Nickole -n- Kye said...

You always have been so diligent to do things like this for your kids. I remember in AZ you had a special place under the stairs for when you were potty training Halle. I'd love to be more like you with this when Aiden is older. You are an AWESOME mom!!! While on the subject, I need help with FHE ideas for my family... I want to be better at it. You're good at this kind of thing, if you have any ideas I'd appreciate it! Thanks!

Brian & Heidi Haas said...

You are so creative, I love it! Thanks for sharing, you are such a great mom!

Oh and I read the temper tantrum little guy is part of that posse. It's such an adventure, lol! :)

Tif said...

Holy cow! You are awesome! I don't think I could come up with that many ideas if I tried. You make me look boring!

We have a daily schedule/routine. My kids all know it and know what to expect. That helps some so that they know what to do next once they finish something.

We did face the situation at first that when it came time for "free playtime." They stood there wanting to know from me what they should do. I renamed it "imagination time" and told them that during that time of the day it was their responsibility, not mine, to come up with something to do and that it was completely up to them, not me. That seems to have helped. They've had some good ideas and I like that they have to be creative and "own" it.

Jen said...

Coffee filter butterflies: (Best if done outside or on newspaper or something that cleans up easily) Buy coffee filters--a big pack is not expensive--then the kids get them wet (not like dripping, just damp all the way through) and pain them with watercolors. The colors spread and blend into each other and they are beautiful! Once they dry, they can fold them like a fan, put two together (one fan on top of another) and secure them with a pipe cleaner. Then you spread the "wings" out to make two on each side and you can twist the pipe cleaners into antennae. You can glue them onto clothespins or magnets or leave them as they are and do all kinds of things with them--the brighter the better! And kids LOVE to make these. You could do it with them once, then they could probably do it on their own once they know how. :)

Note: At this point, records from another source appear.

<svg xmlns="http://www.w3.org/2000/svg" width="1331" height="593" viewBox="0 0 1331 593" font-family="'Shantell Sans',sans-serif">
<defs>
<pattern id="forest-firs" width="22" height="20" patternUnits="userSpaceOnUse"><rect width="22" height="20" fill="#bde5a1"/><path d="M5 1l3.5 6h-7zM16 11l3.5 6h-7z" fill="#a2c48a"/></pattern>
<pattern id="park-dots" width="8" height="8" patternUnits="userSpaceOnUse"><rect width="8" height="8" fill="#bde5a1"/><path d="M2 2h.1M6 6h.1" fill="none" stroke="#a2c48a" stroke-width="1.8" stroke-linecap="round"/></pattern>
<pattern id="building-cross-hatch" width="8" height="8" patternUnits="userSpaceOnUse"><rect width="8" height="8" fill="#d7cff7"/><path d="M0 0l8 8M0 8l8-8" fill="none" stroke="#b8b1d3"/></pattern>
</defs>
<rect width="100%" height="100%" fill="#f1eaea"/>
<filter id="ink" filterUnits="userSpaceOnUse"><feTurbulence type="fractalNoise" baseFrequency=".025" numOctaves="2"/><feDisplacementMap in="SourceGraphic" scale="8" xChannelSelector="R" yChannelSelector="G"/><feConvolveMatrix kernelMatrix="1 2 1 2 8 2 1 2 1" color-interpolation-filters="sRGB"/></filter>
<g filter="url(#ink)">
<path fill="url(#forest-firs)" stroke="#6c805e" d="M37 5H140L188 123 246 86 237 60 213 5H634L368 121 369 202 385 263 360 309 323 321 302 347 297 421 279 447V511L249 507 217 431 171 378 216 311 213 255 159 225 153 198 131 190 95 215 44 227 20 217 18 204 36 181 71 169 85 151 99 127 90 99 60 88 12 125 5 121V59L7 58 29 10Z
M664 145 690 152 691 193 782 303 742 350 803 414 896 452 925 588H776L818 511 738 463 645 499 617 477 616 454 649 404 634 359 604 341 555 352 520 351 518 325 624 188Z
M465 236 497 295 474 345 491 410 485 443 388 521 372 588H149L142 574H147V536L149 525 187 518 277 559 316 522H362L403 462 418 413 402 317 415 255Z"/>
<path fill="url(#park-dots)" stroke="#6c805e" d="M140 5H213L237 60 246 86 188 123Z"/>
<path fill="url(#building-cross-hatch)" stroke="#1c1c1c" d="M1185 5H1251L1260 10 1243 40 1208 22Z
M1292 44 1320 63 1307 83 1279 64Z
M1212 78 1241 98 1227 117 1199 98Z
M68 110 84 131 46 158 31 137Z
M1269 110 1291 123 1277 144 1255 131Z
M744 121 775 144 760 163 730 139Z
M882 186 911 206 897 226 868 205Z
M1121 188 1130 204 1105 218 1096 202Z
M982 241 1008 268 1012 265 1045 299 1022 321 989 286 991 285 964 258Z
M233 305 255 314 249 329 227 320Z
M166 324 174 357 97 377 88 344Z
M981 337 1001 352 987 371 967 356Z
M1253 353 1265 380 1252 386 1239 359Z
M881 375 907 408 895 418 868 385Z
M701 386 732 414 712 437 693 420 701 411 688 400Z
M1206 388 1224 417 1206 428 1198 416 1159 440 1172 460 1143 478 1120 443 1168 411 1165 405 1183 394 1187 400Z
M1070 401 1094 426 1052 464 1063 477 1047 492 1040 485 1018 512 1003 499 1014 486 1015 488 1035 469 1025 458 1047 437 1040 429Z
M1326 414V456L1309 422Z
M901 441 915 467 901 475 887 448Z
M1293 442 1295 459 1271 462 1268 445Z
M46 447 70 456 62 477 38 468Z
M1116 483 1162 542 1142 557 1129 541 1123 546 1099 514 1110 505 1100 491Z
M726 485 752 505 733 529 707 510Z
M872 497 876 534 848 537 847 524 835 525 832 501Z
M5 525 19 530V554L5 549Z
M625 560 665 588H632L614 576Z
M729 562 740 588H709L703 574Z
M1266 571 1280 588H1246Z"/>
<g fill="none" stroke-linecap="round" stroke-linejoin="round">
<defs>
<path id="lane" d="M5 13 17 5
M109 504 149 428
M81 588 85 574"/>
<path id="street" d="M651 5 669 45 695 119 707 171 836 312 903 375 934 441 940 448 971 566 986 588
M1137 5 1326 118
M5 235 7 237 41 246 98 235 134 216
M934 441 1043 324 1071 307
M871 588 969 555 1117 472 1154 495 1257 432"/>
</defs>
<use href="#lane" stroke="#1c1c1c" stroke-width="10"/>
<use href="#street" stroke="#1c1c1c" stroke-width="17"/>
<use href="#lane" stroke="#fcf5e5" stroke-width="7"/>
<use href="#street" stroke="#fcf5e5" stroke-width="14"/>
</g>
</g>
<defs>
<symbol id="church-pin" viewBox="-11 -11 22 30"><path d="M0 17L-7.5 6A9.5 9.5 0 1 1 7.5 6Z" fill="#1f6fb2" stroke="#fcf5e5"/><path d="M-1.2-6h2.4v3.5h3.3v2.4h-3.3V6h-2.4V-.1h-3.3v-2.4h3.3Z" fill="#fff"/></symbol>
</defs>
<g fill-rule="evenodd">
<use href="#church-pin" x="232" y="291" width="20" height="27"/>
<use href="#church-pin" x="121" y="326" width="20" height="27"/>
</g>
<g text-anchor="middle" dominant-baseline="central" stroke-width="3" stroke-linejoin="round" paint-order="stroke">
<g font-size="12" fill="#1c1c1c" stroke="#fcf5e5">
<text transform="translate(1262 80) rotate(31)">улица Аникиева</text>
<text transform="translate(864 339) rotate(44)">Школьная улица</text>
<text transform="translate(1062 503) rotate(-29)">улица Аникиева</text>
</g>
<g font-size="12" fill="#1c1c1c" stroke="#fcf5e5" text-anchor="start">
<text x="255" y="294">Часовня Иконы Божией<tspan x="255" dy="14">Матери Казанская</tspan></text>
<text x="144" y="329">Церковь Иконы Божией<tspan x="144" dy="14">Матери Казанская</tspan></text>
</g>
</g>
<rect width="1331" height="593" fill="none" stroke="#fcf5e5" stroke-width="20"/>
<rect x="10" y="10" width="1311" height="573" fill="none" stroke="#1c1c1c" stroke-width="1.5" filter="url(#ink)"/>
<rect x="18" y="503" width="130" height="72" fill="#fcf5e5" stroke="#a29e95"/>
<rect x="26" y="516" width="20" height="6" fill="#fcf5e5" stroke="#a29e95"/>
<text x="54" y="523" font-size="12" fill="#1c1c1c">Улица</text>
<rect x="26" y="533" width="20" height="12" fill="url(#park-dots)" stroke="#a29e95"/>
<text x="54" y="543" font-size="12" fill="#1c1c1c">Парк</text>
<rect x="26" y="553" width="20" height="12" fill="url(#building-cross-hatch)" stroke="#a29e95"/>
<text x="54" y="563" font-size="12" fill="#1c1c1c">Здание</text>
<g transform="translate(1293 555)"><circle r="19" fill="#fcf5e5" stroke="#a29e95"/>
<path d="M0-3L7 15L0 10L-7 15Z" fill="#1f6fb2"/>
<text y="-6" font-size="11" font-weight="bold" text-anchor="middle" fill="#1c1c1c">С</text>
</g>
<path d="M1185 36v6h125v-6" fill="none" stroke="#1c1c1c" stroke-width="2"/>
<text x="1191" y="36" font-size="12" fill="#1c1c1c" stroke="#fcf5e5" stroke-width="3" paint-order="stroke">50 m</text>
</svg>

Paper bag skits: Put several random items in a paper bag, and give them directions that they have to make up a play using all the things in the bag/about all the things in the bag/etc. You could make bags ahead of time and they could do it on their own easily.

You can easily find recipes online to make fudge in a bag (you put all the recipes in a heavy duty ziplock (or three) and let the kids play catch/etc. with it until it's all mixed together, then they can eat it.

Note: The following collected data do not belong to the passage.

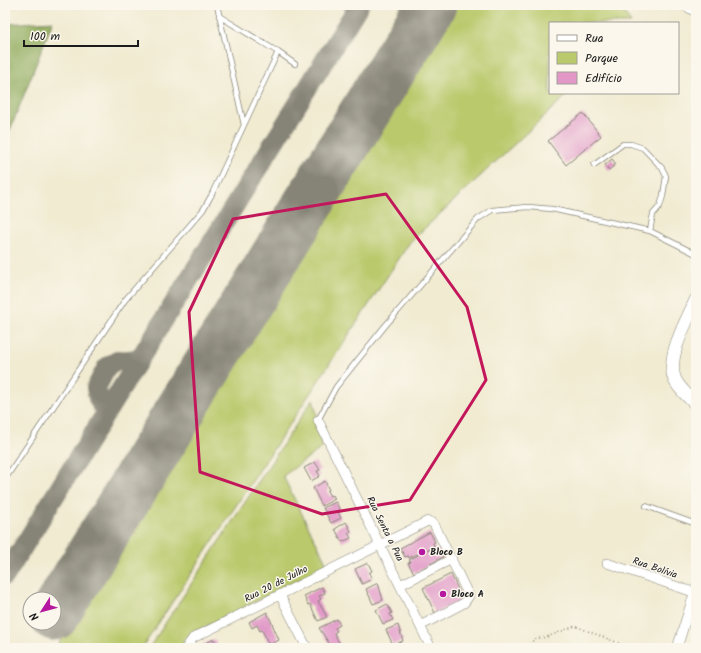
<svg xmlns="http://www.w3.org/2000/svg" width="701" height="653" font-family="Kalam,sans-serif">
	<style>
		.green { fill: #bac96c; stroke: #6b7244 }
		.forest { fill: #93ad60; stroke: #58643e }
		.lines { fill: none; stroke-linecap: round; stroke-linejoin: round }
		.taxiway { stroke: #868477; stroke-width: 20 }
		.runway { stroke: #868477; stroke-width: 51 }
		.building { fill: #e198c7 }
		.service-casing { stroke: #868477; stroke-width: 6 }
		.minor-casing { stroke: #868477; stroke-width: 10 }
		.tertiary-casing { stroke: #868477; stroke-width: 12 }
		.secondary-casing { stroke: #868477; stroke-width: 14 }
		.path { stroke: #868477; stroke-width: 1.5; stroke-dasharray: 1 3; stroke-linecap: butt }
		.service { stroke: #fff; stroke-width: 4.5 }
		.minor { stroke: #fff; stroke-width: 9 }
		.tertiary { stroke: #fff; stroke-width: 11 }
		.secondary { stroke: #fff; stroke-width: 13 }
		.marked { fill: none; stroke: #c2185b; stroke-width: 3; stroke-linejoin: round }
		.poi-dot { fill: #b5179e; stroke: #fbf7ec; stroke-width: 1.5 }
		.labels { text-anchor: middle; dominant-baseline: central; stroke-width: 3; stroke-linejoin: round; paint-order: stroke }
		.street-label { font-size: 10px; fill: #1c1c1c; stroke: #fbf7ec }
		.poi-label { font-size: 10px; font-weight: bold; fill: #1c1c1c; stroke: #fbf7ec; text-anchor: start }
	</style>
	<rect width="100%" height="100%" fill="#fbf7ec"/>
	<filter id="ink" filterUnits="userSpaceOnUse"><feTurbulence type="fractalNoise" baseFrequency=".025" numOctaves="2"/><feDisplacementMap in="SourceGraphic" scale="8" xChannelSelector="R" yChannelSelector="G"/><feConvolveMatrix kernelMatrix="1 2 1 2 8 2 1 2 1" color-interpolation-filters="sRGB"/></filter>
	<filter id="wash" filterUnits="userSpaceOnUse"><feTurbulence type="fractalNoise" baseFrequency=".012" numOctaves="4" result="noise"/><feDisplacementMap in="SourceGraphic" scale="16" xChannelSelector="R" yChannelSelector="G"/><feGaussianBlur stdDeviation="0.9" result="paint"/><feColorMatrix in="noise" values="0 0 0 0 0 0 0 0 0 0 0 0 0 0 0 0 0 1.4 0 .05"/><feComposite in="paint" operator="in"/></filter>
	<g filter="url(#wash)">
		<rect width="100%" height="100%" fill="#f1ebd2"/>
		<!-- green -->
		<path class="green" d="M458,5H613L625,14L631,23H550V93H569L410,242L142,648H56Z
			M313,399L317,415L315,423L317,432L323,447L283,476L328,566L190,634L184,640L181,648H149Z"/>
		<!-- forest -->
		<path class="forest" d="M53,21L5,143V24Z"/>
		<g class="lines">
			<!-- taxiway -->
			<path class="taxiway" d="M111,404L102,406L98,398L96,388L107,367L117,361L139,359
				M5,576L359,5"/>
			<!-- runway -->
			<path class="runway" d="M54,615L431,5"/>
		</g>
		<g id="blocks">
			<!-- building -->
			<path class="building" d="M583,113L601,136L566,165L548,141Z
				M612,159L616,164L609,170L605,165Z
				M315,462L320,470L317,471L320,476L311,481L304,468Z
				M325,481L329,490L327,491L330,496L333,495L335,499L322,506L313,488Z
				M336,502L340,510L338,512L341,518L331,523L323,508Z
				M346,522L351,531L348,533L351,538L342,542L335,529Z
				M430,532L435,542L433,543L434,546L427,551L434,547L436,550L439,549L443,557L414,573L408,563L411,562L409,560L418,555L417,554L409,558L408,556L405,557L400,548Z
				M368,563L372,571L369,573L372,579L362,584L355,569Z
				M451,574L463,600L435,613L423,588Z
				M378,583L383,600L373,604L366,589Z
				M322,587L325,593L319,596L321,599L318,601L327,617L318,621L310,604L308,605L304,596Z
				M387,604L392,613L390,614L393,620L383,624L376,610Z
				M267,612L279,640L269,645L262,630L260,631L257,625L252,628L249,622Z
				M337,619L340,625L335,628L337,631L334,633L342,648H332L319,628Z
				M398,625L403,641L393,645L386,630Z
				M214,639L219,648H204L202,645Z"/>
		</g>
	</g>
	<g filter="url(#ink)">
		<use href="#blocks" fill-opacity="0" stroke="#868477" stroke-width="1"/>
		<g class="lines">
			<defs>
				<path id="service" d="M219,16L278,52L244,125
					M278,52L295,64
					M594,165L623,144H631L643,148L662,168L666,176L663,196L660,206L653,214L650,231
					M318,420L336,387L385,326L478,219L492,210L528,207L552,209L650,231L696,254
					M5,479L125,300L203,210L211,196L244,125L217,5
					M646,506L696,524"/>
				<path id="minor" d="M318,420L431,648
					M607,563L696,593
					M400,585L452,559
					M280,595L307,648
					M186,648L193,638L428,521L433,523L435,526L469,596L464,603L420,626
					M677,648L696,587"/>
				<path id="tertiary" d="M686,5L696,11"/>
				<path id="secondary" d="M696,300C687,321 665,358 675,380C680,390 689,397 696,404"/>
			</defs>
			<!-- service casing -->
			<use href="#service" class="service-casing"/>
			<!-- minor casing -->
			<use href="#minor" class="minor-casing"/>
			<!-- tertiary casing -->
			<use href="#tertiary" class="tertiary-casing"/>
			<!-- secondary casing -->
			<use href="#secondary" class="secondary-casing"/>
			<!-- path -->
			<path class="path" d="M528,648L534,639L547,637L575,626L621,644L620,648"/>
			<!-- service -->
			<use href="#service" class="service"/>
			<!-- minor -->
			<use href="#minor" class="minor"/>
			<!-- tertiary -->
			<use href="#tertiary" class="tertiary"/>
			<!-- secondary -->
			<use href="#secondary" class="secondary"/>
		</g>
	</g>
	<!-- marked area -->
	<path class="marked" d="M386,194L467,307L486,380L410,500L322,514L200,472L189,312L233,219Z"/>
	<!-- markers -->
	<g class="poi-dot">
		<circle cx="422" cy="552" r="4"/>
		<circle cx="443" cy="594" r="4"/>
	</g>
	<g class="labels">
		<!-- street labels -->
		<g class="street-label">
			<text transform="translate(385 529) rotate(64)">Rua Senta a Pua</text>
			<text transform="translate(655 568) rotate(19)">Rua Bolívia</text>
			<text transform="translate(276 584) rotate(-27)">Rua 20 de Julho</text>
		</g>
		<!-- poi labels -->
		<g class="poi-label">
			<text x="430" y="552">Bloco B</text>
			<text x="451" y="594">Bloco A</text>
		</g>
	</g>
	<!-- margin -->
	<rect width="701" height="653" fill="none" stroke="#fbf7ec" stroke-width="20"/>
	<!-- legend -->
	<rect x="549" y="22" width="130" height="72" fill="#fbf7ec" stroke="#a29f99"/>
	<rect x="557" y="35" width="20" height="6" fill="#ffffff" stroke="#a29f99"/>
	<text x="585" y="42" font-size="12" fill="#1c1c1c">Rua</text>
	<rect x="557" y="52" width="20" height="12" fill="#bac96c" stroke="#a29f99"/>
	<text x="585" y="62" font-size="12" fill="#1c1c1c">Parque</text>
	<rect x="557" y="72" width="20" height="12" fill="#e198c7" stroke="#a29f99"/>
	<text x="585" y="82" font-size="12" fill="#1c1c1c">Edifício</text>
	<!-- north arrow -->
	<g transform="translate(42 611) rotate(234)"><circle r="19" fill="#fbf7ec" stroke="#a29f99"/>
	<path d="M0-3L7 15L0 10L-7 15Z" fill="#b5179e"/>
	<text y="-6" font-size="11" font-weight="bold" text-anchor="middle" fill="#1c1c1c">N</text>
	</g>
	<!-- scale -->
	<path d="M24 40v6h114v-6" fill="none" stroke="#1c1c1c" stroke-width="2"/>
	<text x="30" y="40" font-size="12" fill="#1c1c1c" stroke="#fbf7ec" stroke-width="3" paint-order="stroke">100 m</text>
</svg>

You can also find recipes to make ice cream in a can (kids LOVE this). You put all the ingredients in a heavy duty ziplock (and you definitely want to triple bag this), then put it inside a coffee can/plastic peanut butter jar/any sort of sturdy can/jar with a lid that won't come off easily, fill the can/plastic jar up with rock salt and ice, and let them kick it around the backyard for awhile. After they've kicked it around for a half hour or so, they'll have ice cream!

I worked at summer camps for like a million summers...I have loads of things like this. Let me know if you need some more ideas. :)

The Jacksons said...

My kids have definitely been the same way! (Allie more than Jonathan, in that she seems to NEED someone to always entertain her). I had been mentioning this to Dave's Great Aunt and Uncle (who are in their 70's and 80's), and they made a VERY good point! His uncle Sam made the comment that when he once was a child, he had made the comment that he was "bored", and he has been working ever since! So, when one of their grandchildren start complaining that they are bored, they find something for them to do. It can be something simple as collecting the small trashes out of the bathrooms, dusting, etc. We have actually started doing this with the kids (at ages 5 1/2 and almost 7), and they actually enjoy it! Allie is now in charge of rinsing the dishes and putting them in the dishwasher. Jonathan collects the trashes and runs the vacuum. They don't seem them so much as "chores" or something to keep them from being bored as much as they are things they can do to help Mommy! =)

"The democracy will cease to exist when you TAKE AWAY from those who are willing to work AND GIVE to those who would not."